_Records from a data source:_
────────────────────
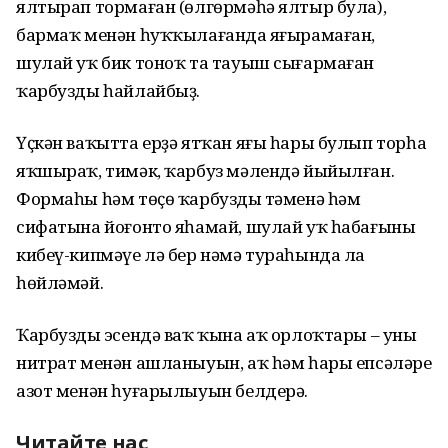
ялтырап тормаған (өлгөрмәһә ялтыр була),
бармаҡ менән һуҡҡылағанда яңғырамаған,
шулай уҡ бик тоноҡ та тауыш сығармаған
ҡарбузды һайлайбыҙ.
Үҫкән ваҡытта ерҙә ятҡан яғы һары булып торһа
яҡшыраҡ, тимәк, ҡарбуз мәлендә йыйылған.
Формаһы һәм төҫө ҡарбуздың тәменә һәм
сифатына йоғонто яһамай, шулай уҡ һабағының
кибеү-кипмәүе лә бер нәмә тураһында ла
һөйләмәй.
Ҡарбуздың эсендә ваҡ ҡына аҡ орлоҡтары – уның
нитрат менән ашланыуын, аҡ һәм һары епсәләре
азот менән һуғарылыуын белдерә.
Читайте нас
────────────────────
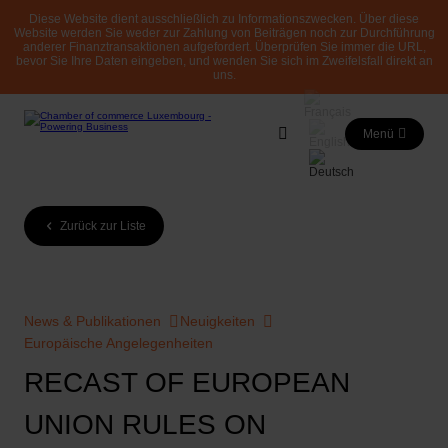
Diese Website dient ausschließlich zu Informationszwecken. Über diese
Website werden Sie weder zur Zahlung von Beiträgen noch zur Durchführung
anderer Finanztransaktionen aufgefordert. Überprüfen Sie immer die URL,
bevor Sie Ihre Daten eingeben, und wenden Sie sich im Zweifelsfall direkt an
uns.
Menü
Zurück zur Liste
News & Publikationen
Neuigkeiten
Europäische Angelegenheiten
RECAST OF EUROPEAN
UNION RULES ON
────────────────────
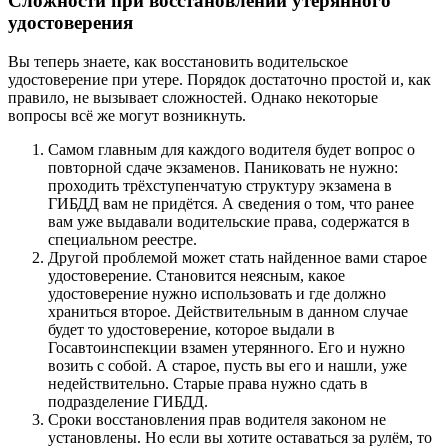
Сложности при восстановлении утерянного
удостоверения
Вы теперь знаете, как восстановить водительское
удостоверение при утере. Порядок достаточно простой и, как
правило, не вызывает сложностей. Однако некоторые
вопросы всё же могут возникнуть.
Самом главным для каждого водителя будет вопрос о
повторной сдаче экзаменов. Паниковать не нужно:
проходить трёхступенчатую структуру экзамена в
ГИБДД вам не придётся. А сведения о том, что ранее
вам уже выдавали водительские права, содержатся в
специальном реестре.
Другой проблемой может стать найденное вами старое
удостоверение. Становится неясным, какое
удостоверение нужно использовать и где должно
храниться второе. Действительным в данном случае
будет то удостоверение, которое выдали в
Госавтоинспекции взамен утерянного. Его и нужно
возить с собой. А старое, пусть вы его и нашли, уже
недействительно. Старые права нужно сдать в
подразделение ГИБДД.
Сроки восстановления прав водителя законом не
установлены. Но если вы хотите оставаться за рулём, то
────────────────────
_Your objective:_ From the records above, transcribe without alteration every line from the one with "ялтырап тормаған (өлгөрмәһә" to the one with "Читайте нас", inclusive.

_Expected output:_
ялтырап тормаған (өлгөрмәһә ялтыр була),
бармаҡ менән һуҡҡылағанда яңғырамаған,
шулай уҡ бик тоноҡ та тауыш сығармаған
ҡарбузды һайлайбыҙ.
Үҫкән ваҡытта ерҙә ятҡан яғы һары булып торһа
яҡшыраҡ, тимәк, ҡарбуз мәлендә йыйылған.
Формаһы һәм төҫө ҡарбуздың тәменә һәм
сифатына йоғонто яһамай, шулай уҡ һабағының
кибеү-кипмәүе лә бер нәмә тураһында ла
һөйләмәй.
Ҡарбуздың эсендә ваҡ ҡына аҡ орлоҡтары – уның
нитрат менән ашланыуын, аҡ һәм һары епсәләре
азот менән һуғарылыуын белдерә.
Читайте нас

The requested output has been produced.